The authors – all of whom are senior doctors at the National Institute of Allergy and Infectious Diseases – also suggest more research on other coronaviruses suspected of causing pandemics long ago, before they became epidemics. permanent elements that cause colds.
Scientists are also expected to find cellular targets common to many coronaviruses that vaccines could help attack, identify candidate vaccines that boost long-term immune responses, and determine the best way to test in animals, the document said.
Universal vaccine testing in human challenge studies will also be important, the authors say. This type of research could speed up vaccine development, but it’s ethically complicated because it involves intentionally infecting people to test a vaccine.
While many scientists view human provocation studies for COVID-19 as unethical because of their severity, it might be possible to design studies responsible for viruses that cause the common cold or some other proxy. The researchers have conducted provocation studies in influenza trials.

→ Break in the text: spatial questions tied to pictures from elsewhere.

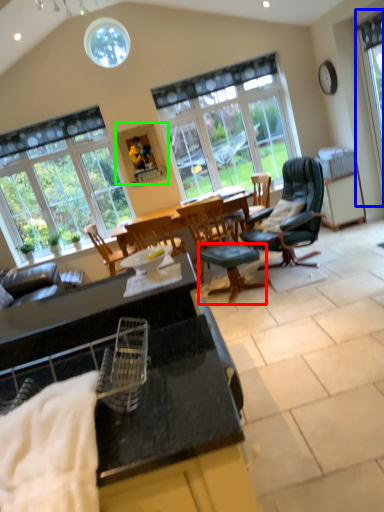
Question: Which object is the farthest from stool (highlighted by a red box)? Choose among these: window (highlighted by a blue box) or picture frame (highlighted by a green box).

Choices:
 (A) window
 (B) picture frame

Answer: (A)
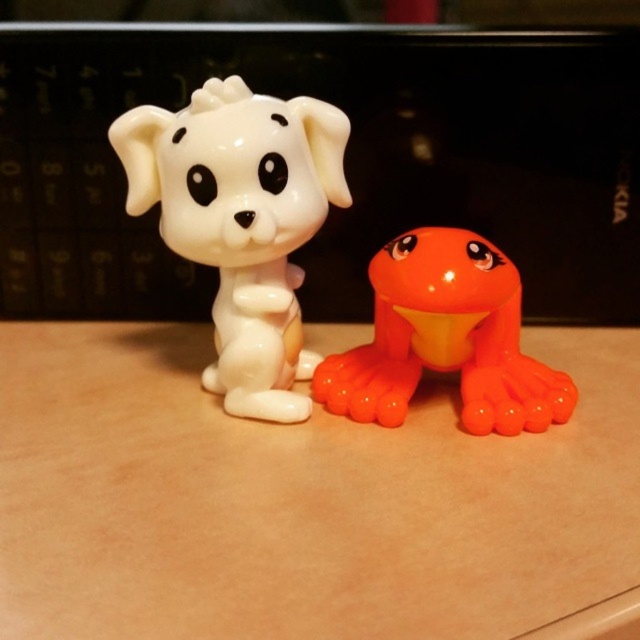
You are a small toy collector standing in front of the wooden surface. You want to pick up the closest figurine to you. Which one should you choose between the white glossy dog at center and the orange glossy frog at center?

The white glossy dog at center is closer to you than the orange glossy frog at center, so you should pick up the white glossy dog at center.

You are trying to place a small toy on the matte plastic table at center. According to the coordinates provided, where exactly should you place the toy?

The matte plastic table at center is located at coordinates point [305,500], so you should place the toy there.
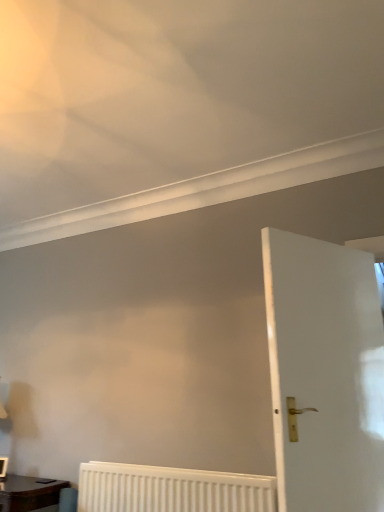
Question: Can you confirm if white textured radiator at lower center is smaller than white glossy door at right?

Choices:
 (A) no
 (B) yes

Answer: (B)

Question: Does white textured radiator at lower center appear on the right side of white glossy door at right?

Choices:
 (A) no
 (B) yes

Answer: (A)

Question: From a real-world perspective, is white textured radiator at lower center positioned over white glossy door at right based on gravity?

Choices:
 (A) no
 (B) yes

Answer: (A)

Question: From the image's perspective, is white textured radiator at lower center below white glossy door at right?

Choices:
 (A) yes
 (B) no

Answer: (A)

Question: Is white textured radiator at lower center far from white glossy door at right?

Choices:
 (A) yes
 (B) no

Answer: (B)

Question: Considering the positions of white textured radiator at lower center and white glossy door at right in the image, is white textured radiator at lower center taller or shorter than white glossy door at right?

Choices:
 (A) tall
 (B) short

Answer: (B)

Question: Is white textured radiator at lower center spatially inside white glossy door at right, or outside of it?

Choices:
 (A) inside
 (B) outside

Answer: (B)

Question: Looking at their shapes, would you say white textured radiator at lower center is wider or thinner than white glossy door at right?

Choices:
 (A) wide
 (B) thin

Answer: (B)

Question: From a real-world perspective, relative to white glossy door at right, is white textured radiator at lower center vertically above or below?

Choices:
 (A) below
 (B) above

Answer: (A)

Question: Is matte brown wooden table at lower left spatially inside white glossy door at right, or outside of it?

Choices:
 (A) outside
 (B) inside

Answer: (A)

Question: Would you say matte brown wooden table at lower left is to the left or to the right of white glossy door at right in the picture?

Choices:
 (A) right
 (B) left

Answer: (B)

Question: Is point (3, 488) positioned closer to the camera than point (349, 350)?

Choices:
 (A) closer
 (B) farther

Answer: (B)

Question: Is matte brown wooden table at lower left in front of or behind white glossy door at right in the image?

Choices:
 (A) behind
 (B) front

Answer: (A)

Question: Is white glossy door at right spatially inside matte brown wooden table at lower left, or outside of it?

Choices:
 (A) outside
 (B) inside

Answer: (A)

Question: Is point (311, 320) positioned closer to the camera than point (56, 492)?

Choices:
 (A) farther
 (B) closer

Answer: (B)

Developing a universal vaccine against the coronavirus “appears to be feasible,” Penaloza-MacMaster said. His own research indicated that existing vaccines could protect mice against coronaviruses that were not the original target.
But achieving a universal coronavirus vaccine could take years, Penaloza-MacMaster said. It might also require more than one vaccine to cover different families of coronaviruses, he said, because mice received more protection against viruses that were more genetically similar.
The newspaper’s proposal is ambitious.
Collecting viral samples from bat caves, animal markets, and people who interact with these creatures “requires a lot of work” and requires strong biosecurity precautions to ensure the virus cannot accidentally jump out. to humans.
âYou have people going to the caves where the bats are. You don’t want spillovers, âsaid Penaloza-MacMaster.
At least a half-dozen research groups are already evaluating universal vaccine candidates and researching the best parts of the coronaviruses to target, he said.
Current coronavirus vaccines made by Moderna, Pfizer, and Johnson & Johnson target the spike protein, which Penaloza-MacMaster calls the âAchilles heelâ of the virus, although this is also a part that is susceptible to mutating and mutating. ‘to evolve.
Penaloza-MacMaster’s lab is working on a vaccine that targets proteins “in the guts of the virus,” he said, while other labs are evaluating a nanoparticle vaccine, which contains several cutting-edge proteins from different virus.
âIt’s kind of like throwing in the kitchen sinkâ for the immune system to recognize, said Penaloza-MacMaster.
He added that he hopes Fauci’s approval of a universal vaccine will advance efforts and further boost government support.
âIn the face of an impending pandemic, it’s good to have eggs in different baskets. Not all approaches will work, âhe said.
This story first appeared on NBCNews.com.